Exercise 1: Please copy out the listing of Greek-language directory lines below, keeping every line as it appears.

Studio album by Aztec Camera
- Released: 6 November 1995
- Recorded: April–August 1995
- Length: 48:33
- Label: Reprise
- Producers: Clive Langer, Alan Winstanley

Aztec Camera chronology
| Dreamland (1993) | Frestonia (1995) | The Best of Aztec Camera (1999) |

= Frestonia (album) =

Frestonia is the sixth and final studio album by the Scottish band Aztec Camera, released in 1995. Roddy Frame's subsequent releases would be under his own name. The title of the album refers to the community of Frestonia, in the Notting Hill district of London.

Frestonia was the lowest-charting Aztec Camera album in the United Kingdom, reaching No. 100 and at number 187 on the Australian ARIA Charts.

==Critical reception==

The Independent determined that "apart from one or two highlights ... it's pretty dull fare, with desultory, predictable arrangements doing their best to avoid trampling over the lyrics." The Record deemed the album "a repulsive bit of narcissism that can't even make a claim for tragic portent; instead, it just sounds like the work of a poser." Author Dave Thompson wrote in his book Alternative Rock that Frame comes across as "bruised, battered, and a bit disillusioned by time, but he's still a hopeless romantic at heart." He added that the album "perfectly captures that state as the vividly emotional lyrics and delivery take centrestage and the evocative melodies complete the perfect tableaus."

Exercise input:

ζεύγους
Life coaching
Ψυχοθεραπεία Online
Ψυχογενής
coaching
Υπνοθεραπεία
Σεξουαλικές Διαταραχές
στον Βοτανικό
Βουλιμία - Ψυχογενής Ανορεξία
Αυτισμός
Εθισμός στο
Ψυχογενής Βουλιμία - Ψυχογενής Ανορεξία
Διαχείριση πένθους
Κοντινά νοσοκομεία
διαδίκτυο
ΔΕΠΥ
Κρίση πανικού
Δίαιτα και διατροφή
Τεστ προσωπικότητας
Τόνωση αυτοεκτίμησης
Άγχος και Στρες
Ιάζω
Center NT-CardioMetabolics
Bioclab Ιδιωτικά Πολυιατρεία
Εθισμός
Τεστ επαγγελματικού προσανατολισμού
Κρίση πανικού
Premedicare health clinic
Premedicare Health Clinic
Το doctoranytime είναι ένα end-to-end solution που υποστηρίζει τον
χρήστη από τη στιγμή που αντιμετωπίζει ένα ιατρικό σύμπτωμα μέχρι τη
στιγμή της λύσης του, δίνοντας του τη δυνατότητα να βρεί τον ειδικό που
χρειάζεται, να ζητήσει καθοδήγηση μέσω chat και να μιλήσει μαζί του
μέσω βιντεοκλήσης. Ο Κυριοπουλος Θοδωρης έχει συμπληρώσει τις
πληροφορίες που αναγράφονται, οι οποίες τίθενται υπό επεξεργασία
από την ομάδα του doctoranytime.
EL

Exercise 2: Write the next part of the article on the Aztec Camera album Frestonia above, starting after its final sentence.

Exercise output 1:
ζεύγους
Life coaching
Ψυχοθεραπεία Online
Ψυχογενής
coaching
Υπνοθεραπεία
Σεξουαλικές Διαταραχές
στον Βοτανικό
Βουλιμία - Ψυχογενής Ανορεξία
Αυτισμός
Εθισμός στο
Ψυχογενής Βουλιμία - Ψυχογενής Ανορεξία
Διαχείριση πένθους
Κοντινά νοσοκομεία
διαδίκτυο
ΔΕΠΥ
Κρίση πανικού
Δίαιτα και διατροφή
Τεστ προσωπικότητας
Τόνωση αυτοεκτίμησης
Άγχος και Στρες
Ιάζω
Center NT-CardioMetabolics
Bioclab Ιδιωτικά Πολυιατρεία
Εθισμός
Τεστ επαγγελματικού προσανατολισμού
Κρίση πανικού
Premedicare health clinic
Premedicare Health Clinic
Το doctoranytime είναι ένα end-to-end solution που υποστηρίζει τον
χρήστη από τη στιγμή που αντιμετωπίζει ένα ιατρικό σύμπτωμα μέχρι τη
στιγμή της λύσης του, δίνοντας του τη δυνατότητα να βρεί τον ειδικό που
χρειάζεται, να ζητήσει καθοδήγηση μέσω chat και να μιλήσει μαζί του
μέσω βιντεοκλήσης. Ο Κυριοπουλος Θοδωρης έχει συμπληρώσει τις
πληροφορίες που αναγράφονται, οι οποίες τίθενται υπό επεξεργασία
από την ομάδα του doctoranytime.
EL

Exercise output 2:
In 2021, Pitchfork wrote: "Less musically adventurous than its predecessor, Aztec’s 1995 album Frestonia is strongest in its softest moments, trading the sonic ambition of Dreamland for a classic approach to solo songwriting."

Professional ratings
Review scores
| Source | Rating |
| AllMusic | Star |
| Alternative Rock | 7/10 |
| Robert Christgau | (dud) |
| New Straits Times | Star |
| Martin C. Strong | 5/10 |
| The Virgin Encyclopedia of Eighties Music | Star |
| Wall of Sound | 80/100 |

== Track listing ==
All tracks written by Roddy Frame.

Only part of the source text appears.